Using techniques of geovisualization, GIS provides a far richer and more flexible medium for portraying attribute distributions than the paper mapping.
This documentation is all about the visualisation of geo spatial data of Visakhapatnam city.
First of all,let us display Visakhapatnam Boundary map with wards.
import pandas as pd
import geopandas as gpd
import matplotlib.pyplot as plt
pd.options.display.max_rows = 10
import io
ward_map = geopandas.read_file('/Users/navjoth/Downloads/Ward_Boundary.shp')
ward_map.plot(figsize=(9,9))
ward_map['SHAPE_Area'].plot(kind='bar',color="blue",figsize=(20, 8),width=1,align='center')
plt.title('Wards Area representation')
plt.xlabel('Ward Numbers ')
plt.ylabel('Area in msq')
Built Up Areas like commercial,residential,Industrial,etc areas comes under Land use .
Lets visualize those data.
import io
commercial_area = geopandas.read_file('/Users/navjoth/Downloads/geovisual/boundry_line.shp')
commercial_area1 = geopandas.read_file('/Users/navjoth/Downloads/geovisual/Commercial.shp')
df = pd.DataFrame(commercial_area1,columns=['Class','Name','Area']).head()
print(df)
#commercial_area1.loc[0, 'geometry']
commercial_area1.plot(figsize=(8,9))
commercial_area['Density'].value_counts().plot(kind='pie',
figsize=(5, 6),
autopct='%1.1f%%',
startangle=90,
shadow=True,
)
plt.title('Density of the commercial areas')
plt.axis('equal')
plt.show()
import io
industrial_area = geopandas.read_file('/Users/navjoth/Downloads/Industry.shp')
df = pd.DataFrame(industrial_area,columns=['Class','Name','Area'])
print(df)
industrial_area.plot(figsize=(12,12),color="darkblue")
#commercial_area.loc[0, 'geometry']
import io
resi_area = geopandas.read_file('/Users/navjoth/Downloads/geovisual/builtup.shp')
resi_area.plot(figsize=(22,22),color="darkblue")
df = pd.DataFrame(resi_area,columns=['Class','Name','Area'])
print(df)
resi_area['Class'].value_counts().plot(kind='bar',color="yellow",figsize=(16, 6),align='center')

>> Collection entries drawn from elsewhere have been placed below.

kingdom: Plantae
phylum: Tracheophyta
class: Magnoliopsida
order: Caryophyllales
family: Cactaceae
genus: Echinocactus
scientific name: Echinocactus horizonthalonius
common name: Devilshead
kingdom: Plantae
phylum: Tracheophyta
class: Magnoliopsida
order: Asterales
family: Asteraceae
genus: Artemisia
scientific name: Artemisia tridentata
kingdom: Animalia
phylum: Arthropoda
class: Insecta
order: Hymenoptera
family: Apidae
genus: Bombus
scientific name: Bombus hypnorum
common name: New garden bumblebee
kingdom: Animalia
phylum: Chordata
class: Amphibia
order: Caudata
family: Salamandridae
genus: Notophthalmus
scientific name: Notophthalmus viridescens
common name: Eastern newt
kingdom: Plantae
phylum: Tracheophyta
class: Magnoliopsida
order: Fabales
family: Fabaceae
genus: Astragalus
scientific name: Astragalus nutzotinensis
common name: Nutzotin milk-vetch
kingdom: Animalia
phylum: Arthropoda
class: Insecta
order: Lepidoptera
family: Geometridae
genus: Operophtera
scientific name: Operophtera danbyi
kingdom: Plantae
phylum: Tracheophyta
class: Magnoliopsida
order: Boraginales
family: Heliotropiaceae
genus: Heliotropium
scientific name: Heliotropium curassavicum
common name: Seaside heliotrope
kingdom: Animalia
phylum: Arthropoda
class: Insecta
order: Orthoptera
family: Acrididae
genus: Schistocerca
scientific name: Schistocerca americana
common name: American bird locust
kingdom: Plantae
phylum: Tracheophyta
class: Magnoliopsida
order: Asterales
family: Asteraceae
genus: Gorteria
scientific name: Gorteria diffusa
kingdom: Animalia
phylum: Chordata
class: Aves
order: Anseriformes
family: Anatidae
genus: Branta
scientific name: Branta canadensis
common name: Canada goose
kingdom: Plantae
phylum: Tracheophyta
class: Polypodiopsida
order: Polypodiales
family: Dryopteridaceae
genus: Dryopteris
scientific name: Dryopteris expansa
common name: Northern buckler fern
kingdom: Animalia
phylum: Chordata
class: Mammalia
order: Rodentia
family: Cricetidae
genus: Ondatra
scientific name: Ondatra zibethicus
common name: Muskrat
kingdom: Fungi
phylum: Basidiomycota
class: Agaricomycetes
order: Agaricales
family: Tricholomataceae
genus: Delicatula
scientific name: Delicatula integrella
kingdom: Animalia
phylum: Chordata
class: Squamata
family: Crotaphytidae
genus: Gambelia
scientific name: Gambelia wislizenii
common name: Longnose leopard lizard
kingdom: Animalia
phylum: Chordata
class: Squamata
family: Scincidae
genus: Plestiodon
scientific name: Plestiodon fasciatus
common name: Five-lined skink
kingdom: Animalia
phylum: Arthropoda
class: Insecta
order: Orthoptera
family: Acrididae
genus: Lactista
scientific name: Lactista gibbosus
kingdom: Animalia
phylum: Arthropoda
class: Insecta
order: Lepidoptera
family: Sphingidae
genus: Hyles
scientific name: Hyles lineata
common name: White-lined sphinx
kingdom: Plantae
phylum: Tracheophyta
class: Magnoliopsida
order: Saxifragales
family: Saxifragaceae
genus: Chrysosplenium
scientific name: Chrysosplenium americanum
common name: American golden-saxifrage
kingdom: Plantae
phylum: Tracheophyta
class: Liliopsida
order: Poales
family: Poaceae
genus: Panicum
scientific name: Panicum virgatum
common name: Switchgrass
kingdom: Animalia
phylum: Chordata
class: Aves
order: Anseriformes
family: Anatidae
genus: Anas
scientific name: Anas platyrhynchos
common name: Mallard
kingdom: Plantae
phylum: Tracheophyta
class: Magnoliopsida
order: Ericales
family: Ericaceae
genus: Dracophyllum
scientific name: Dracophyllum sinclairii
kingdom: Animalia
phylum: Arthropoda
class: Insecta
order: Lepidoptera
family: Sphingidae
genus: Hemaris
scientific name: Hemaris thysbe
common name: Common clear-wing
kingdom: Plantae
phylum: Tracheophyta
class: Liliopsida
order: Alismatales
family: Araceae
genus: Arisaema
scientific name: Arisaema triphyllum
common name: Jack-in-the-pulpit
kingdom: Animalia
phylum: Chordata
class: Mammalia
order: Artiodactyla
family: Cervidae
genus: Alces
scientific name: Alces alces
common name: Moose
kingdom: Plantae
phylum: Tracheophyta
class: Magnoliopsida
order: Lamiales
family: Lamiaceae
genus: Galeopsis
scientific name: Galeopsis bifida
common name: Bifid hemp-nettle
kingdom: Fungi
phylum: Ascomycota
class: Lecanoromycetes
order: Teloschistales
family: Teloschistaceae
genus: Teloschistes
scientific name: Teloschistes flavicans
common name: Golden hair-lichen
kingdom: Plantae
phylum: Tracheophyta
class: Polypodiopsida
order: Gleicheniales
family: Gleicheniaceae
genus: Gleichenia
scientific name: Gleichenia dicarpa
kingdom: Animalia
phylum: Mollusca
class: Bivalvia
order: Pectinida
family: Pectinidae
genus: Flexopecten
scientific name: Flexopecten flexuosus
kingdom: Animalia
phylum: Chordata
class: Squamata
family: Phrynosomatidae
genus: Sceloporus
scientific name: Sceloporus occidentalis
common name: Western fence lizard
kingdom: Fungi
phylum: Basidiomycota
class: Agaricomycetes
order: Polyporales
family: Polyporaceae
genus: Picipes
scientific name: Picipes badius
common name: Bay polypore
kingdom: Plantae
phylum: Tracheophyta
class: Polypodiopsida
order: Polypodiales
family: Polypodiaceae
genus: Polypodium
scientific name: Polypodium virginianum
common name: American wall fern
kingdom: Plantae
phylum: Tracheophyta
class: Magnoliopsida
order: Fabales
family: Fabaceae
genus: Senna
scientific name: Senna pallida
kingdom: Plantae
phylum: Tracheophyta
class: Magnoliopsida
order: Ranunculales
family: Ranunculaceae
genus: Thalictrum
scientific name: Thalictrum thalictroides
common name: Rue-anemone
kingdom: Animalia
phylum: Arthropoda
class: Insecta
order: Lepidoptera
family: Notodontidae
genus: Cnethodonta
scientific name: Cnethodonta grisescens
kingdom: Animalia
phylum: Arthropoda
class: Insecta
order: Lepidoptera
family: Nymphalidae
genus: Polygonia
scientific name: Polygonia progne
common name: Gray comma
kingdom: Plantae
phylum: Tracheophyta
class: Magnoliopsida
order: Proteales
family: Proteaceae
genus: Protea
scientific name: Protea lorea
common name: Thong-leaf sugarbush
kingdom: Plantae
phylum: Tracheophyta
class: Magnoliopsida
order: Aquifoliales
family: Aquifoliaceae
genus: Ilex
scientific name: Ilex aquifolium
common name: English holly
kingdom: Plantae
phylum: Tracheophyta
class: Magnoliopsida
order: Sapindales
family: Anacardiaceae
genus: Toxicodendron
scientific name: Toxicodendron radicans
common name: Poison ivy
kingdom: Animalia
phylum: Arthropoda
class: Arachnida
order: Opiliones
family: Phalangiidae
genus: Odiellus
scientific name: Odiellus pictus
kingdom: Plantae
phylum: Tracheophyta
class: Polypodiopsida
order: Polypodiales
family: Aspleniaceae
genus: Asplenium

plt.title('Types of Built up Areas')
plt.xlabel('Builtup Type ')
plt.ylabel('Area in msq')
resi_area['ZONE'].value_counts().plot(kind='pie',
figsize=(5, 6),
autopct='%1.1f%%',
startangle=90,
shadow=True,
)
plt.title('Zonewise distribution of builtup')
plt.axis('equal')
plt.show()
Thus from the above visualisation,we can conlclude that most of the builtup area occupied by residential land only.From the above piechart we can see maximum part of builtup comes in Zone 5.